May began his work in angel investing when he co-founded the Investors' Circle, a network of over 200 investors who use private capital to fund businesses that address social and environmental issues. May co-founded The Dinner Club, an investment group of 60 Washington, D.C. angel investors who collectively invested in regional early-stage ventures. A larger private investor pool, the eMedia Club with 75 members, followed it, and in 2000, the Washington Dinner Club. In 2003, May launched Active Angel Investors and in 2008 he created D’ArchAngels, a group of accredited investors in the Mid-Atlantic region with significant expertise in the intelligence and defense industries. In 2012, Active Angel Investors merged with another DC-area investors group, New Dominion Angels, of which May is a Co-Managing Partner.

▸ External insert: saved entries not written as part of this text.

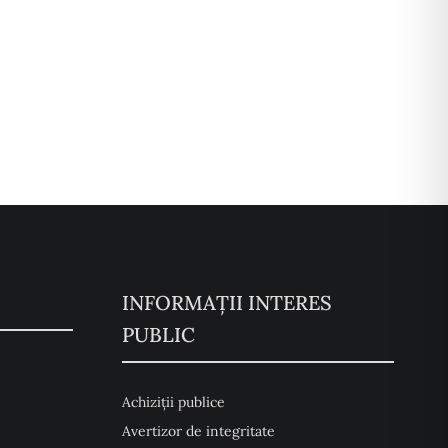
INFORMAȚII INTERES
PUBLIC
Achiziții publice
Avertizor de integritate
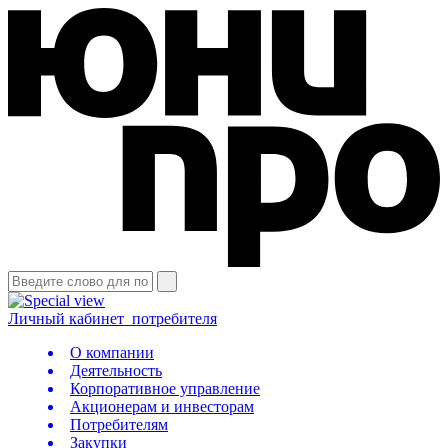
Личный кабинет
потребителя
О компании
Деятельность
Корпоративное управление
Акционерам и инвесторам
Потребителям
Закупки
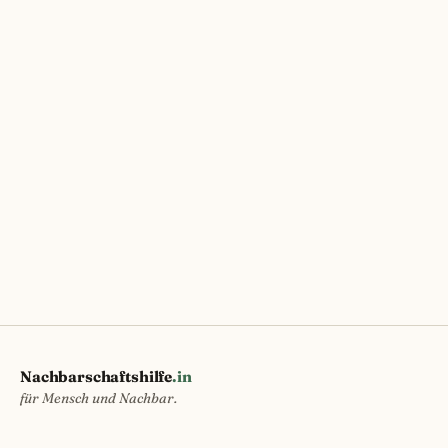
Nachbarschaftshilfe
.in
für Mensch und Nachbar.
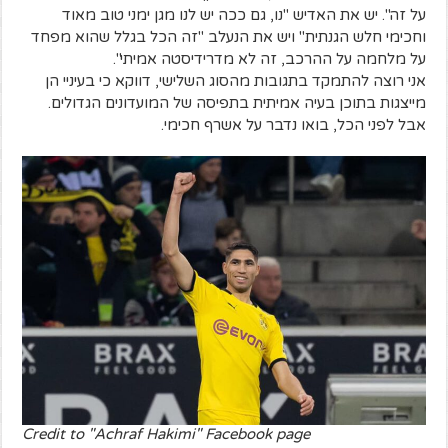
על זה". יש את האדיש "נו, גם ככה יש לנו מגן ימני טוב מאוד
וחכימי חלש הגנתית" ויש את הנעלב "זה הכל בגלל שהוא מפחד
על מלחמה על ההרכב, זה לא מדרידיסטה אמיתי".
אני רוצה להתמקד בתגובות מהסוג השלישי, דווקא כי בעיניי הן
מייצגות בתוכן בעיה אמיתית בתפיסה של המועדונים הגדולים.
אבל לפני הכל, בואו נדבר על אשרף חכימי.
Credit to "Achraf Hakimi" Facebook page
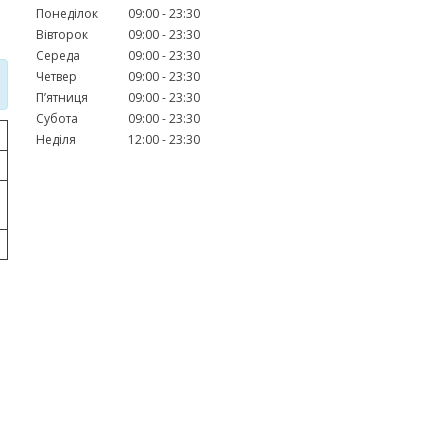
Понеділок
09:00
23:30
Вівторок
09:00
23:30
Середа
09:00
23:30
Четвер
09:00
23:30
Пʼятниця
09:00
23:30
Субота
09:00
23:30
Неділя
12:00
23:30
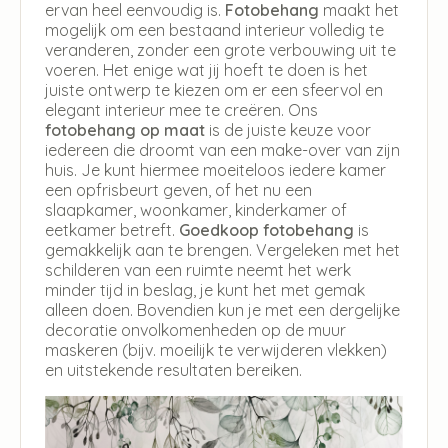
ervan heel eenvoudig is.
Fotobehang
maakt het
mogelijk om een bestaand interieur volledig te
veranderen, zonder een grote verbouwing uit te
voeren. Het enige wat jij hoeft te doen is het
juiste ontwerp te kiezen om er een sfeervol en
elegant interieur mee te creëren. Ons
fotobehang op maat
is de juiste keuze voor
iedereen die droomt van een make-over van zijn
huis. Je kunt hiermee moeiteloos iedere kamer
een opfrisbeurt geven, of het nu een
slaapkamer, woonkamer, kinderkamer of
eetkamer betreft.
Goedkoop fotobehang
is
gemakkelijk aan te brengen. Vergeleken met het
schilderen van een ruimte neemt het werk
minder tijd in beslag, je kunt het met gemak
alleen doen. Bovendien kun je met een dergelijke
decoratie onvolkomenheden op de muur
maskeren (bijv. moeilijk te verwijderen vlekken)
en uitstekende resultaten bereiken.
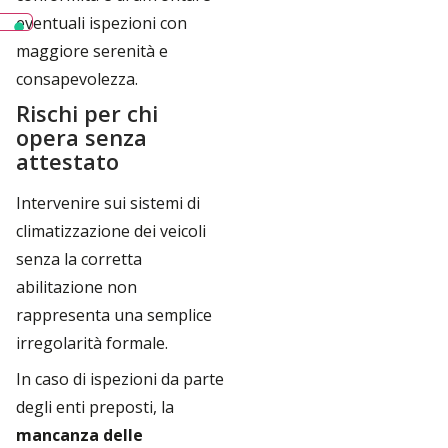
eventuali ispezioni con
maggiore serenità e
consapevolezza.
Rischi per chi
opera senza
attestato
Intervenire sui sistemi di
climatizzazione dei veicoli
senza la corretta
abilitazione non
rappresenta una semplice
irregolarità formale.
In caso di ispezioni da parte
degli enti preposti, la
mancanza delle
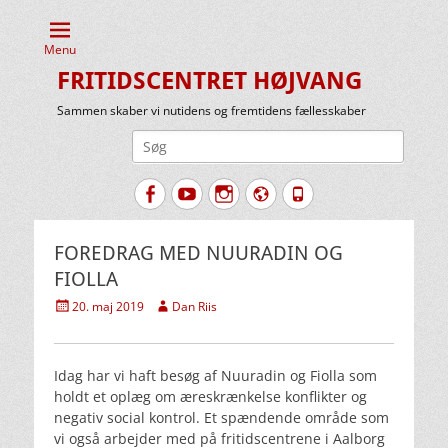
Menu
FRITIDSCENTRET HØJVANG
Sammen skaber vi nutidens og fremtidens fællesskaber
Søg
efter:
Facebook
YouTube
Instagram
Website
Tlf.
FOREDRAG MED NUURADIN OG
FIOLLA
Udgivet
Forfatter
20. maj 2019
Dan Riis
den
Idag har vi haft besøg af Nuuradin og Fiolla som
holdt et oplæg om æreskrænkelse konflikter og
negativ social kontrol. Et spændende område som
vi også arbejder med på fritidscentrene i Aalborg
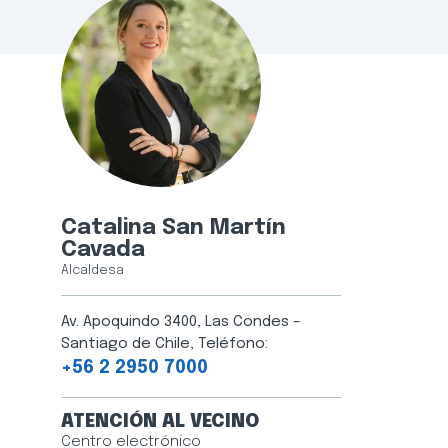
Catalina San Martín
Cavada
Alcaldesa
Av. Apoquindo 3400, Las Condes –
Santiago de Chile, Teléfono:
+56 2 2950 7000
ATENCIÓN AL VECINO
Centro electrónico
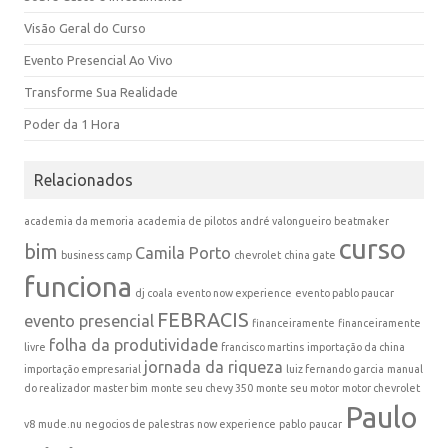
Visão Geral do Curso
Evento Presencial Ao Vivo
Transforme Sua Realidade
Poder da 1 Hora
Relacionados
academia da memoria
academia de pilotos
andré valongueiro
beatmaker
curso
bim
Camila Porto
business camp
chevrolet
china gate
funciona
dj coala
evento now experience
evento pablo paucar
FEBRACIS
evento presencial
financeiramente
financeiramente
folha da produtividade
livre
francisco martins
importação da china
jornada da riqueza
importação empresarial
luiz fernando garcia
manual
do realizador
master bim
monte seu chevy 350
monte seu motor
motor chevrolet
Paulo
v8
mude.nu
negocios de palestras
now experience
pablo
paucar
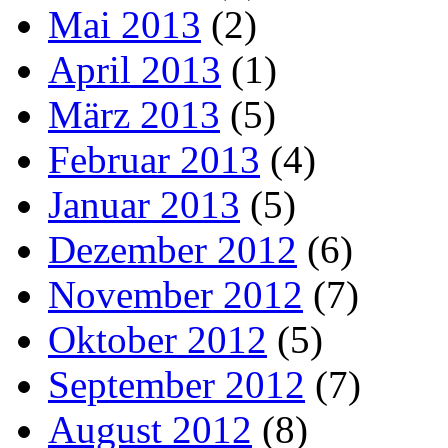
Mai 2013
(2)
April 2013
(1)
März 2013
(5)
Februar 2013
(4)
Januar 2013
(5)
Dezember 2012
(6)
November 2012
(7)
Oktober 2012
(5)
September 2012
(7)
August 2012
(8)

Washingtonian Magazine named May one of its 100 Tech Titans of DC. At the Angel Capital Association Summit in San Francisco, CA on May 6, 2010, May was awarded the 2010 Hans Severiens Award for contributions to the angel investing industry.

In 2015, May co-edited, with Mannie Liu (Chinese Academy of Sciences, China), the book Angel Without Borders: Trends and Policies Shaping Angel Investment Worldwide (World Scientific Press: Singapore).

In 2016, May was selected as Co-Chairman of the newly formed Global Business Angel Network.

May holds a BA from Earlham College and an MPA from the Maxwell School at Syracuse University. He has two adult children and resides in McLean, Virginia.